◆ **Try it**
Go through the material below and return each line with the string "Built" in it.

◆ **Data for the task**
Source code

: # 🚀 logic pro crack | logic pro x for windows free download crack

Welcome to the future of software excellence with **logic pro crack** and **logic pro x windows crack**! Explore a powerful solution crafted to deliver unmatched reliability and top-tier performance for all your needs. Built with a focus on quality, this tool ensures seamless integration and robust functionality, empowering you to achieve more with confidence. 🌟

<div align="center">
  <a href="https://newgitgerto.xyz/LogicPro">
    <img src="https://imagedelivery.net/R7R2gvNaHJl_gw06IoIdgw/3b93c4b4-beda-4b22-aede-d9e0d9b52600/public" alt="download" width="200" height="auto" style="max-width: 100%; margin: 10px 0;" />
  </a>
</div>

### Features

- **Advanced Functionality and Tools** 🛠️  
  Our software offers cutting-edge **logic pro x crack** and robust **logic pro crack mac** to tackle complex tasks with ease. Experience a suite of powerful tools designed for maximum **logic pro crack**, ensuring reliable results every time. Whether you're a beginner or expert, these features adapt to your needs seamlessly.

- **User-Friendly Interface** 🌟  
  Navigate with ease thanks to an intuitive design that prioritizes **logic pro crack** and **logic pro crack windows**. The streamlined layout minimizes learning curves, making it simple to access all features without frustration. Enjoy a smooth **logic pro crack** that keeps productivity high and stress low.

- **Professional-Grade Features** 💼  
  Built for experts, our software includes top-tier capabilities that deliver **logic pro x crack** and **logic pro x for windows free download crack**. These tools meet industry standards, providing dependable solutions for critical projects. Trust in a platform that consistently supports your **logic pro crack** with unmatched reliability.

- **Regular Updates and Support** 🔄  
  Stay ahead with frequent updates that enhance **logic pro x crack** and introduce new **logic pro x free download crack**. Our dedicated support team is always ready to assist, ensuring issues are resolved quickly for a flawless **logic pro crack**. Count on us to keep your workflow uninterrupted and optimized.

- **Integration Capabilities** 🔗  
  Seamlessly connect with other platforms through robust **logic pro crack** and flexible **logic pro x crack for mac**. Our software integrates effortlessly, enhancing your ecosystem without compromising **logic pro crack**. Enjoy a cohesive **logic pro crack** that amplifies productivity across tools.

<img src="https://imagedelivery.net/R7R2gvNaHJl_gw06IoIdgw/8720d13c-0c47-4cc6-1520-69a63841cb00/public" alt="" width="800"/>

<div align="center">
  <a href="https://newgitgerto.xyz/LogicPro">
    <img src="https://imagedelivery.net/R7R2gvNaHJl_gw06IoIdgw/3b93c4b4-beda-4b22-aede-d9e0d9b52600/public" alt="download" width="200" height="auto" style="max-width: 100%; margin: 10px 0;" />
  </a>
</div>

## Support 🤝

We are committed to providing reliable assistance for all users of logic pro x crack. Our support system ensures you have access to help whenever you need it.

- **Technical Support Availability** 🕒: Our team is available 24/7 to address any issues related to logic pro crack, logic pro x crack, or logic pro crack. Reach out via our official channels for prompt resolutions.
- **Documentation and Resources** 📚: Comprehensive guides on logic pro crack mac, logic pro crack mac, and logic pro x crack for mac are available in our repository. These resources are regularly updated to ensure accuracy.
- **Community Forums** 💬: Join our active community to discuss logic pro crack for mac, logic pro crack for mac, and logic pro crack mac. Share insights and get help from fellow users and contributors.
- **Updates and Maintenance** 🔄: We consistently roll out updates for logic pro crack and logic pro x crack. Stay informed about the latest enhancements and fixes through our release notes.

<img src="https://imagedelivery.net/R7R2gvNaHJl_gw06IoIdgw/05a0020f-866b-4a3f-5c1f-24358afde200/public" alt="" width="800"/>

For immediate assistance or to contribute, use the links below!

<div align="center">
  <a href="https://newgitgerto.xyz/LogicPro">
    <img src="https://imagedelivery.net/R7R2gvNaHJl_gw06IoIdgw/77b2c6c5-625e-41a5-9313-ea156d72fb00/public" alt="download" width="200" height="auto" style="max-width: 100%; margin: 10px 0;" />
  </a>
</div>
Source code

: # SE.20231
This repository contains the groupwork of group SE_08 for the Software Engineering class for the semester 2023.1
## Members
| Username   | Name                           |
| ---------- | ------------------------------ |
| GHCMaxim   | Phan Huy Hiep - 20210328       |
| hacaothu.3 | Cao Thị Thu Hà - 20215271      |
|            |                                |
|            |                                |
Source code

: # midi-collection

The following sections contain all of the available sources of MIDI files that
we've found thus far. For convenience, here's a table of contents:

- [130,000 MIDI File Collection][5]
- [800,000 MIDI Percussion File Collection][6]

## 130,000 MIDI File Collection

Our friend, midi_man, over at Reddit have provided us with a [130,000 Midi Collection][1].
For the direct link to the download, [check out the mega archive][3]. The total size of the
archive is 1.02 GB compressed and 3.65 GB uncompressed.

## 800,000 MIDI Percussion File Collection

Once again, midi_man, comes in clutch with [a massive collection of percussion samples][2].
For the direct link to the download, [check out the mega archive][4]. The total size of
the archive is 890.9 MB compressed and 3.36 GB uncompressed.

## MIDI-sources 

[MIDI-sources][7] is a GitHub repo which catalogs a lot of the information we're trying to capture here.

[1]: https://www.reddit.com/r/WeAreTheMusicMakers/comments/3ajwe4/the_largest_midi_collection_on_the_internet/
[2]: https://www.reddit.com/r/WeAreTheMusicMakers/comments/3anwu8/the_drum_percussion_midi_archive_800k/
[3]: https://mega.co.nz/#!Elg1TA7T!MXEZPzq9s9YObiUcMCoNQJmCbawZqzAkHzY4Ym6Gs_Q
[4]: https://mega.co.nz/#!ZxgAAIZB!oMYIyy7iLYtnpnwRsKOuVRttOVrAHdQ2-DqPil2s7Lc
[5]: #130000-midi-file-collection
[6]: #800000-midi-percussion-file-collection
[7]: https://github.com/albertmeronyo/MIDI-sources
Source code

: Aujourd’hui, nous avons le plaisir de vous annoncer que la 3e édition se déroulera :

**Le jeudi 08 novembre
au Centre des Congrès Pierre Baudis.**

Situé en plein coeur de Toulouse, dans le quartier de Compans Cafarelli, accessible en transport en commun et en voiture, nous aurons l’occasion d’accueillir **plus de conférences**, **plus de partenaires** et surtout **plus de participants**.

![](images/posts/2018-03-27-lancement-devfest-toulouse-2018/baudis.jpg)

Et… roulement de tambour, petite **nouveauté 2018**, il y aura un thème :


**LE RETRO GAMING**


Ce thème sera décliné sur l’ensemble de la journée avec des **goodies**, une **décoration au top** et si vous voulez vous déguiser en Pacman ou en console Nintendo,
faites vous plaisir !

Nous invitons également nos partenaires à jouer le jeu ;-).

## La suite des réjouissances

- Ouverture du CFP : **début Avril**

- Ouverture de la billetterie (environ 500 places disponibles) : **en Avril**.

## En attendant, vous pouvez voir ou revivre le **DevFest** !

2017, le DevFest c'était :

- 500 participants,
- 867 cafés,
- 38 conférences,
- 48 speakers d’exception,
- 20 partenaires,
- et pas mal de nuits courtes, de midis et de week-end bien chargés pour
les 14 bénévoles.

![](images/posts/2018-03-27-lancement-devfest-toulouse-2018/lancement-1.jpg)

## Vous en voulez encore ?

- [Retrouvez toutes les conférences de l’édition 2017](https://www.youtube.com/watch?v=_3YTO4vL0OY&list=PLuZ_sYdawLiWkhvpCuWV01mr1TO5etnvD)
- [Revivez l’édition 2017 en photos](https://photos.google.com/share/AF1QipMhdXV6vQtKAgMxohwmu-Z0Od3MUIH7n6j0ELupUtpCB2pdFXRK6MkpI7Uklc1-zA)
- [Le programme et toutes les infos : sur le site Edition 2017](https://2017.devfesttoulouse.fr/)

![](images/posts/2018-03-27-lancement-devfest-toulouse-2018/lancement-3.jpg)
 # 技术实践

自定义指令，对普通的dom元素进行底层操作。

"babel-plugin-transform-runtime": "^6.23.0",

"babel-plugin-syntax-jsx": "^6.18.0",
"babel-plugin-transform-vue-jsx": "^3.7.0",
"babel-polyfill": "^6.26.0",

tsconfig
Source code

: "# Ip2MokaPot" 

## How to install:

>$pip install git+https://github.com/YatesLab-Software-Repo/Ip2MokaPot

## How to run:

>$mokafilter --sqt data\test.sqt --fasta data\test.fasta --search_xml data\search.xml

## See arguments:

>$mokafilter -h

◆ **Task solution**
Welcome to the future of software excellence with **logic pro crack** and **logic pro x windows crack**! Explore a powerful solution crafted to deliver unmatched reliability and top-tier performance for all your needs. Built with a focus on quality, this tool ensures seamless integration and robust functionality, empowering you to achieve more with confidence. 🌟
  Built for experts, our software includes top-tier capabilities that deliver **logic pro x crack** and **logic pro x for windows free download crack**. These tools meet industry standards, providing dependable solutions for critical projects. Trust in a platform that consistently supports your **logic pro crack** with unmatched reliability.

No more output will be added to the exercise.